“The ultimate criterion on which our lives will be judged is what we have done for others” (Pope Francis, “Rejoice and Be Glad,” 104).
A beautiful message from our Holy Father, and a little scary. He continues, citing St. Thomas Aquinas: works of mercy toward our neighbor” are even more noble than our acts of worship (106).
So how can we ever measure up to such a high standard of behavior? Fortunately, God gives us models to follow. One of those was Father Ken Irrgang, a priest of the Diocese of New Ulm. On May 12, family and friends said goodbye to this remarkable man with a Mass of Christian Burial at St. Paul Church in Nicollet, Minnesota.
The eulogy at the end of Mass was an appropriate tribute to Father Ken’s ministry with farmworkers and Cesar Chavez in the 1970s. Marc Grossman of the United Farm Workers Foundation spoke of Father Ken as the longest serving and most beloved chaplain of Cesar Chavez and his farmworkers.
In so many ways Father Ken’s life reflected the seven core themes of Catholic social teaching:
- Respect the life and dignity of all people.
- Participate in building the common good.
- Defend the rights of others and live out our own responsibilities.
- Practice a preferential option for the poor and vulnerable.
- Recognize the dignity of work and defend the rights of workers.
- Strive to live in solidarity with all of God’s people.
- Care for God’s beautiful creation.
Father Ken was a tireless advocate for social justice — working for the rights of farmworkers, speaking up for members of the gay and lesbian community, addressing the needs of immigrants and refugees here in central Minnesota.

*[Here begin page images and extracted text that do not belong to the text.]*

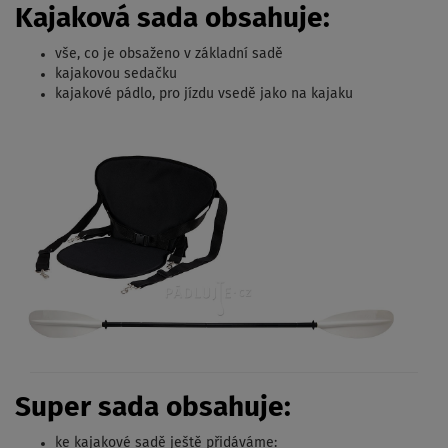
Kajaková sada obsahuje:
vše, co je obsaženo v základní sadě
kajakovou sedačku
kajakové pádlo, pro jízdu vsedě jako na kajaku
Super sada obsahuje:
ke kajakové sadě ještě přidáváme:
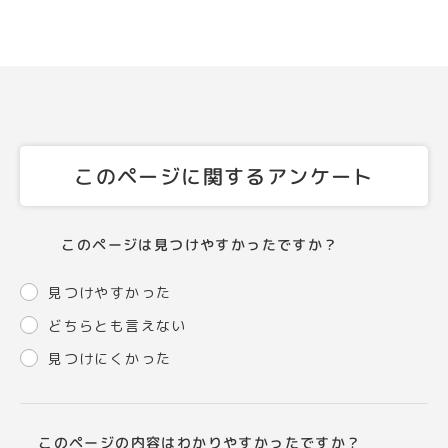
このページに関するアンケート
このページは見つけやすかったですか？
見つけやすかった
どちらとも言えない
見つけにくかった
このページの内容はわかりやすかったですか？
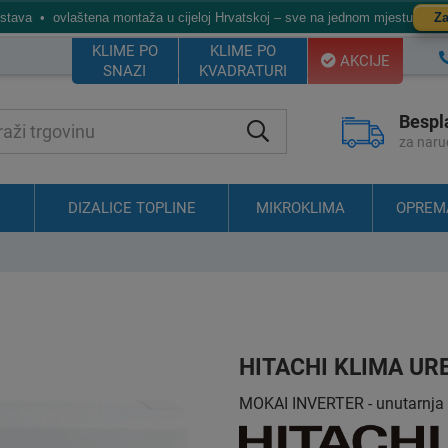
ostava • ovlaštena montaža u cijeloj Hrvatskoj – sve na jednom mjestu
Za
KLIME PO
KLIME PO
AKCIJE
SNAZI
KVADRATURI
Bespl
za naru
DIZALICE TOPLINE
MIKROKLIMA
OPREM
HITACHI KLIMA UR
MOKAI INVERTER - unutarnja sj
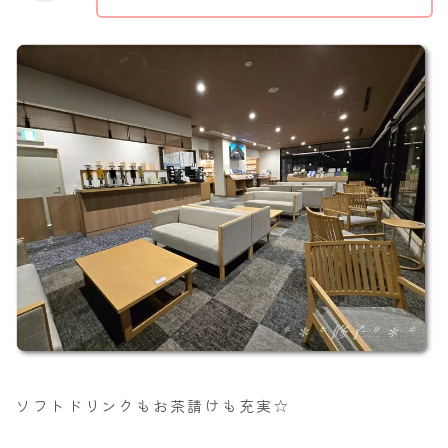
ソフトドリンクもお茶請けも充実☆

Catholic social teaching calls us to work for needed changes in our society. It also reminds us to respond to the needs of people in front of us, something Father Ken did faithfully.
For decades he read for the blind through a program at St. Cloud State University, and he tutored immigrants and refugees studying English through the Adult Basic Education program. Remarkably, Father Ken did this until the day he died at age 89.
He was an avid reader and spent most of his retirement days reading books covering a wide range of topics. He often expressed gratitude that God had given him good eyesight even in old age. He was a faithful participant in the Eucharistic celebration at St. Mary’s Cathedral in St. Cloud. He loved dining out with friends and discussing church matters, theological topics, politics and whatever was in that week’s news.
He enjoyed his daily martini, his tomato lunch, and his ice cream treat at night. None of this may seem all that noteworthy, but these activities represent a healthy, balanced lifestyle — one that empowered Father Ken to carry on a life marked by service to others in California and Minnesota.
If our lives are to be judged by what we have done for others, then we need to get busy and figure out how to make that happen, whatever our state in life might be. We also need to know, as Father Ken did, how to shape a healthy, balanced life so that we are capable of serving others and working for a more compassionate and just society.
When Jesus spoke about the last judgment (Matthew 25) and asked whether we fed the hungry, cared for the sick, welcomed the stranger and visited those in prison, these were not judgment criteria meant only for clergy and religious. Christ had all of us in mind.
What Catholic social teaching and, more recently, Pope Francis suggest about how our lives will be judged can be unsettling and frightening. Let us notice, however, and be grateful for, the examples God provides to help us see how we can meet this challenge. I give thanks for the life and example of Father Ken Irrgang.
Bernie Evans is retired from St. John’s University School of Theology/Seminary in Collegeville, where he held the Virgil Michel Ecumenical Chair in Rural Social Ministries.